Failure, Prototyping and Angry Birds

The other day I had a thought, and I tweeted it. That thought was

In learning, failure is not an option. It’s a *necessity*.

Now, that may seem somewhat trite, but it is also true. If all we ever do is succeed, we have never pushed our own limits. But I think more importantly, students are terrified of failure in any form. It is an important step – and a very liberating one – when students realize they can do poorly on something without it being the end of the world. And when they start to realize that it is a stepping stone to future success, that’s when they take off. I see this every year when my AP Physics students get back a practice exam with a raw score of 50%. After they have a good cry, they realize they have lost nothing, and gained considerable experience, and move on. But why should grade 12 be the first time they encounter this?

So I considered the idea of a small project that would require prototyping. The object of a prototype is to fail. That is,it is to test the limits of design, so it can be improved.
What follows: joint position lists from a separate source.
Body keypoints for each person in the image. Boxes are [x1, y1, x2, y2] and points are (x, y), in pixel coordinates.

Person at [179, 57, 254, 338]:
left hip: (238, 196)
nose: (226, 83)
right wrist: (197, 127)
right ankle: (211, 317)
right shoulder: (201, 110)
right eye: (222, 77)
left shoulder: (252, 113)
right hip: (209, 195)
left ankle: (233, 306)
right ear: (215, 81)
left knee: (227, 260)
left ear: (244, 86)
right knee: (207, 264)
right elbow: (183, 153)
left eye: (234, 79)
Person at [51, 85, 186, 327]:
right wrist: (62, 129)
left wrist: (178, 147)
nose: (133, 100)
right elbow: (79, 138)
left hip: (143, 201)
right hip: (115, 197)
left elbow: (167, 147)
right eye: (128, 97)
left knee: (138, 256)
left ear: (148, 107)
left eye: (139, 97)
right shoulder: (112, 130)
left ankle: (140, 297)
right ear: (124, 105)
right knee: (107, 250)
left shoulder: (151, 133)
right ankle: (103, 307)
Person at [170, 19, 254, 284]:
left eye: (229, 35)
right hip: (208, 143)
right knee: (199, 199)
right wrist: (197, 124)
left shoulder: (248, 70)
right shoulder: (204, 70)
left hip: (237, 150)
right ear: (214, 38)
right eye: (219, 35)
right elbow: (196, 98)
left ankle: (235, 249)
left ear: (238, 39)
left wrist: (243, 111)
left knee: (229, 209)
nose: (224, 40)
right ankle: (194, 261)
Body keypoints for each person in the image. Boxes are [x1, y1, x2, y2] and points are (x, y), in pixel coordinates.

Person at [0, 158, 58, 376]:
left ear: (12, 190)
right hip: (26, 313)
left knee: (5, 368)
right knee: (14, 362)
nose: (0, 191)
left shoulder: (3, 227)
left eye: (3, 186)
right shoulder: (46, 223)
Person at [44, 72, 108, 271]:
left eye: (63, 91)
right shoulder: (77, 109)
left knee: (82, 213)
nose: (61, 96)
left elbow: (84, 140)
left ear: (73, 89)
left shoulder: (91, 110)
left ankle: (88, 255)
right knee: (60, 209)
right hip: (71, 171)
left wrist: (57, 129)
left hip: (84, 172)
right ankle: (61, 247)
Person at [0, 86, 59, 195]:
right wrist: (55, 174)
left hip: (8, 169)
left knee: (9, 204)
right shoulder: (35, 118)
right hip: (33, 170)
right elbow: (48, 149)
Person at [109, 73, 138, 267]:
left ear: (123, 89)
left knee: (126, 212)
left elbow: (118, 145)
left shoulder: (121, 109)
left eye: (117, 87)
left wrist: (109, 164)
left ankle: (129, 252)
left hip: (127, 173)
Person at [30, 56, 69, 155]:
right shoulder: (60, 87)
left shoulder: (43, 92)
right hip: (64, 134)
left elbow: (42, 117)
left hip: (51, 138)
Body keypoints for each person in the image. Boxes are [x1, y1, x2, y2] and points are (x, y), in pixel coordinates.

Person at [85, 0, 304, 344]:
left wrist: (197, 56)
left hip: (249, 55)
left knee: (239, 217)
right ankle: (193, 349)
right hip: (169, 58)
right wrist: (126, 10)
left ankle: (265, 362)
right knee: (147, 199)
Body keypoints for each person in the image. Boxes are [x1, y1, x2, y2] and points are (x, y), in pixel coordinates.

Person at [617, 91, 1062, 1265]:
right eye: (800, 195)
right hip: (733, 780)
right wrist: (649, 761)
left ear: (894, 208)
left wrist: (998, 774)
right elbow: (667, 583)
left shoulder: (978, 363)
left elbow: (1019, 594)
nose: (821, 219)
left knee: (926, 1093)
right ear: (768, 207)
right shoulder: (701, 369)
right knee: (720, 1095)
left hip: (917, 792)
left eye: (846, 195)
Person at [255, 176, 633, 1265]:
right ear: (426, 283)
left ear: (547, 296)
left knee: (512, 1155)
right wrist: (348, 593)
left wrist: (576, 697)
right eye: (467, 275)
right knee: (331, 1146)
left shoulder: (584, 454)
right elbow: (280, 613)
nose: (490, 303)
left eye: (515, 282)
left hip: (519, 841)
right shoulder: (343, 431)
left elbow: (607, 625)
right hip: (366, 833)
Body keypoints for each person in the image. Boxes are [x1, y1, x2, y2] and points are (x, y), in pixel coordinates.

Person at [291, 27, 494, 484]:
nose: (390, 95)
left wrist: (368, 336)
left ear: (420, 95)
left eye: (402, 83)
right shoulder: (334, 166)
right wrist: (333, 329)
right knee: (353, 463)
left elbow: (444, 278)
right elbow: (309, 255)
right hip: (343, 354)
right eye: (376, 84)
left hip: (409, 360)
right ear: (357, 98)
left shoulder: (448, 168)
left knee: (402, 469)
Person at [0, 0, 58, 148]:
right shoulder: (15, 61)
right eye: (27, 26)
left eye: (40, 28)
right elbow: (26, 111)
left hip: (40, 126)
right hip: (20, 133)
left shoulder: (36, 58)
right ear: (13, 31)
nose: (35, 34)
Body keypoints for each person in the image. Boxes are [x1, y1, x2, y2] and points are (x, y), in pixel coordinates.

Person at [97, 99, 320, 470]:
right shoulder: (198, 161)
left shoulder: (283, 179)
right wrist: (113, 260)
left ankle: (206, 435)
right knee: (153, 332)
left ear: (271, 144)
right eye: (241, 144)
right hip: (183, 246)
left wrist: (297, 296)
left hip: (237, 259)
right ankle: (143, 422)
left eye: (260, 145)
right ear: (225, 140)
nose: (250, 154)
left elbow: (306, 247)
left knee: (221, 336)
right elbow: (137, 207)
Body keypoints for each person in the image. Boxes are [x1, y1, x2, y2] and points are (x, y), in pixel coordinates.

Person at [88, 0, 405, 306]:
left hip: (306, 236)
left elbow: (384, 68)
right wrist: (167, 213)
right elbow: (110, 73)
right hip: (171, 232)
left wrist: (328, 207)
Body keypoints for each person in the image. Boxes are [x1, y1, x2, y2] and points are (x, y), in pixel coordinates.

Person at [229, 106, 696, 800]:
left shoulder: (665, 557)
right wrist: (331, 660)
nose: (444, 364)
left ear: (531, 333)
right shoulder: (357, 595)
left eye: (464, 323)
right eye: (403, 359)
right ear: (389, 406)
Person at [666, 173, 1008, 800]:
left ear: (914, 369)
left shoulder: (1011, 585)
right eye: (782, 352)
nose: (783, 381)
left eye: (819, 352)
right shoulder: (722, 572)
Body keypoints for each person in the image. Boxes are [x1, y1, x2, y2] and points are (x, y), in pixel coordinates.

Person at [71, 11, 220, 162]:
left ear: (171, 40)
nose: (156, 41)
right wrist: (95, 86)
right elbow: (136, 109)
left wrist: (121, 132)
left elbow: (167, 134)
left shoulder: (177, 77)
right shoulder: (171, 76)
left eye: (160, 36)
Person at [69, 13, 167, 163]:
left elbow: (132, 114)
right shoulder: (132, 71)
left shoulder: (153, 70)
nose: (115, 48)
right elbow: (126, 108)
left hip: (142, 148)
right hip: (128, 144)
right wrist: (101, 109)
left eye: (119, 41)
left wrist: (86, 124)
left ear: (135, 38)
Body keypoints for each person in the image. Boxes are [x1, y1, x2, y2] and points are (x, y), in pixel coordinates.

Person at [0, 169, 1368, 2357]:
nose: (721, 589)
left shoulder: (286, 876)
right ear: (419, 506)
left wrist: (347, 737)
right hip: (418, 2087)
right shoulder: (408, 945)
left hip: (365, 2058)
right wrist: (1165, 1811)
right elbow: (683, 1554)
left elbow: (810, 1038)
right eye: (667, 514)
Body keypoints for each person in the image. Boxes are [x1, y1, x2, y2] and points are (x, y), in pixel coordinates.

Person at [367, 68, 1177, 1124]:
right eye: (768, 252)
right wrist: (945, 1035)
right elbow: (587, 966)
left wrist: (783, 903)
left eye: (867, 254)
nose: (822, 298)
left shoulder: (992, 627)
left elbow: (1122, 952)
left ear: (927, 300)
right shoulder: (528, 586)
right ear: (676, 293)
By forcing successive failures that lead to gradual improvement, this mindset can be modeled. A bit of real world context could help too: WD40, for example, is almost as ubiquitous as duct tape, and yet the 40 means they tried – and failed – 39 times before they hit on a working formula.

But then it occurred to me that another common example of repeated failure leading to success is Angry Birds. No one ever ever uses up their birds and says “I’m a failure at this game”. Ever. Experienced players will even launch birds at specific targets in an attempt to discover weaknesses in the structure, which is intentional failure with a purpose.

I don’t know where I will go with this idea yet, but I think it is a powerful one, and worth mulling over.

4 thoughts on “Failure, Prototyping and Angry Birds

  1. John

    Ed,
    I was thinking about many of the very same things last night, when I blogged about how to teach failure. I’m going to try to start writing more about this, but I think one thing we need to do is show our students that small scale failure (answering a question incorrectly in class) doesn’t lead to or isn’t a symptom of large scale failure (getting a bad grade in the class, not getting into the college of their dreams, or any of the other horrors they fear). In fact, if we can connect them to the idea that the road to success is actually paved with lessons learned from many small scale failures (and angry birds or just about any other video game is a perfect example of this), then I think it will go a long way toward freeing out students from a fear of being wrong. The problem is that many of them still think there’s a mythical path to success out there that never involves failure or being wrong, and this is something that students often find confirmed by society’s praise of genius, and that one kid in class wo always seems to get every answer right (but really isn’t being pushed hard enough to make the mistakes that will lead to learning). Thanks for a great thought provoking post.

    Reply
  2. @the_Schroeder

    “It is impossible to live without failing at something, unless you live so cautiously that you might as well not have lived at all – in which case, you fail by default.” – Rowling

    I used to manage college students in starting and running their own painting business. The ones that are successful are the ones that I effectively taught to value their failures as much as their successes.

    Reply
  3. Andrew

    I have been using the Angry Birds example when discussing prototyping with my software development colleagues and clients. As a user experience and usability practitioner, I find that using the simple example of Angry Birds instantly registers with even the skeptics.